▸ INSTRUCTIONS TO FOLLOW
All of the data that follows needs to be printed again, exactly as it reads.

▸ INPUT FOR THIS TASK
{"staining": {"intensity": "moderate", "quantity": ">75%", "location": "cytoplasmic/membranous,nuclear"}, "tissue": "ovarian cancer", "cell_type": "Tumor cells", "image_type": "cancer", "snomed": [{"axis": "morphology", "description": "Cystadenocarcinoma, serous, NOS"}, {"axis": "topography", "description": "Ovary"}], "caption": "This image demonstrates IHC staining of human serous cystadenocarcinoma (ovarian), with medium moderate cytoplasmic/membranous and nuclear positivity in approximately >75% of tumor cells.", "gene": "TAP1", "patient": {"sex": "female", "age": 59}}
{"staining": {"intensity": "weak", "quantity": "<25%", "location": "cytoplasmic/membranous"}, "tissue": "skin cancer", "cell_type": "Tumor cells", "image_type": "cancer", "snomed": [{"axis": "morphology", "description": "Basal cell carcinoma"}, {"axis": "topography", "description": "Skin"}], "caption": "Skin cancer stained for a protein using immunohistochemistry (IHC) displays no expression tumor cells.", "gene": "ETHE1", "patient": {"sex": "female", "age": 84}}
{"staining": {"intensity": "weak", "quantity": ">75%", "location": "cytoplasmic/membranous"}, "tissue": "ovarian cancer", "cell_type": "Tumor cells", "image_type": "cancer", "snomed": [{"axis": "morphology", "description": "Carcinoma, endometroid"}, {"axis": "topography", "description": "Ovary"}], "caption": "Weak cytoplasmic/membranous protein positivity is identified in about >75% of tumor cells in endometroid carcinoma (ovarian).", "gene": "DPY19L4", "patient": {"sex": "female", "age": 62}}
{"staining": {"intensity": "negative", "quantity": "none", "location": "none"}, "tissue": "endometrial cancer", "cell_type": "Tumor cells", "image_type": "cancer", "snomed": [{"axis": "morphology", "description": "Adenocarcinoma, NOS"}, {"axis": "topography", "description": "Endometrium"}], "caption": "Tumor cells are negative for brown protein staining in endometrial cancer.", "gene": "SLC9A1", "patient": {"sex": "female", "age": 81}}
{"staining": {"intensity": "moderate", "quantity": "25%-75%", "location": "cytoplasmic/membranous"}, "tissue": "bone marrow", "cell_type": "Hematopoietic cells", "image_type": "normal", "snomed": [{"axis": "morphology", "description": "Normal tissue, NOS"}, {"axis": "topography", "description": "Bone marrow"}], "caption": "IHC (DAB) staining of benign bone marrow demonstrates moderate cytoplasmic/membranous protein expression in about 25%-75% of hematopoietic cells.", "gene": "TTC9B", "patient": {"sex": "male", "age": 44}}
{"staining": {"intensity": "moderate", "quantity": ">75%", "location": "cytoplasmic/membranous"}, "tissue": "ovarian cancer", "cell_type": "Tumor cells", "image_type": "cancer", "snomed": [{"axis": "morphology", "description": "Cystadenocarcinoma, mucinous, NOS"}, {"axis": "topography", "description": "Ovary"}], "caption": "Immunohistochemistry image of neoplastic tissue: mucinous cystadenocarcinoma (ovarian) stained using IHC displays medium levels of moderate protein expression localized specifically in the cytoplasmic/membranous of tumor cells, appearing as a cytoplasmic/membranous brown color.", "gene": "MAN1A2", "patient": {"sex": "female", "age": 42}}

▸ TASK OUTPUT
{"staining": {"intensity": "moderate", "quantity": ">75%", "location": "cytoplasmic/membranous,nuclear"}, "tissue": "ovarian cancer", "cell_type": "Tumor cells", "image_type": "cancer", "snomed": [{"axis": "morphology", "description": "Cystadenocarcinoma, serous, NOS"}, {"axis": "topography", "description": "Ovary"}], "caption": "This image demonstrates IHC staining of human serous cystadenocarcinoma (ovarian), with medium moderate cytoplasmic/membranous and nuclear positivity in approximately >75% of tumor cells.", "gene": "TAP1", "patient": {"sex": "female", "age": 59}}
{"staining": {"intensity": "weak", "quantity": "<25%", "location": "cytoplasmic/membranous"}, "tissue": "skin cancer", "cell_type": "Tumor cells", "image_type": "cancer", "snomed": [{"axis": "morphology", "description": "Basal cell carcinoma"}, {"axis": "topography", "description": "Skin"}], "caption": "Skin cancer stained for a protein using immunohistochemistry (IHC) displays no expression tumor cells.", "gene": "ETHE1", "patient": {"sex": "female", "age": 84}}
{"staining": {"intensity": "weak", "quantity": ">75%", "location": "cytoplasmic/membranous"}, "tissue": "ovarian cancer", "cell_type": "Tumor cells", "image_type": "cancer", "snomed": [{"axis": "morphology", "description": "Carcinoma, endometroid"}, {"axis": "topography", "description": "Ovary"}], "caption": "Weak cytoplasmic/membranous protein positivity is identified in about >75% of tumor cells in endometroid carcinoma (ovarian).", "gene": "DPY19L4", "patient": {"sex": "female", "age": 62}}
{"staining": {"intensity": "negative", "quantity": "none", "location": "none"}, "tissue": "endometrial cancer", "cell_type": "Tumor cells", "image_type": "cancer", "snomed": [{"axis": "morphology", "description": "Adenocarcinoma, NOS"}, {"axis": "topography", "description": "Endometrium"}], "caption": "Tumor cells are negative for brown protein staining in endometrial cancer.", "gene": "SLC9A1", "patient": {"sex": "female", "age": 81}}
{"staining": {"intensity": "moderate", "quantity": "25%-75%", "location": "cytoplasmic/membranous"}, "tissue": "bone marrow", "cell_type": "Hematopoietic cells", "image_type": "normal", "snomed": [{"axis": "morphology", "description": "Normal tissue, NOS"}, {"axis": "topography", "description": "Bone marrow"}], "caption": "IHC (DAB) staining of benign bone marrow demonstrates moderate cytoplasmic/membranous protein expression in about 25%-75% of hematopoietic cells.", "gene": "TTC9B", "patient": {"sex": "male", "age": 44}}
{"staining": {"intensity": "moderate", "quantity": ">75%", "location": "cytoplasmic/membranous"}, "tissue": "ovarian cancer", "cell_type": "Tumor cells", "image_type": "cancer", "snomed": [{"axis": "morphology", "description": "Cystadenocarcinoma, mucinous, NOS"}, {"axis": "topography", "description": "Ovary"}], "caption": "Immunohistochemistry image of neoplastic tissue: mucinous cystadenocarcinoma (ovarian) stained using IHC displays medium levels of moderate protein expression localized specifically in the cytoplasmic/membranous of tumor cells, appearing as a cytoplasmic/membranous brown color.", "gene": "MAN1A2", "patient": {"sex": "female", "age": 42}}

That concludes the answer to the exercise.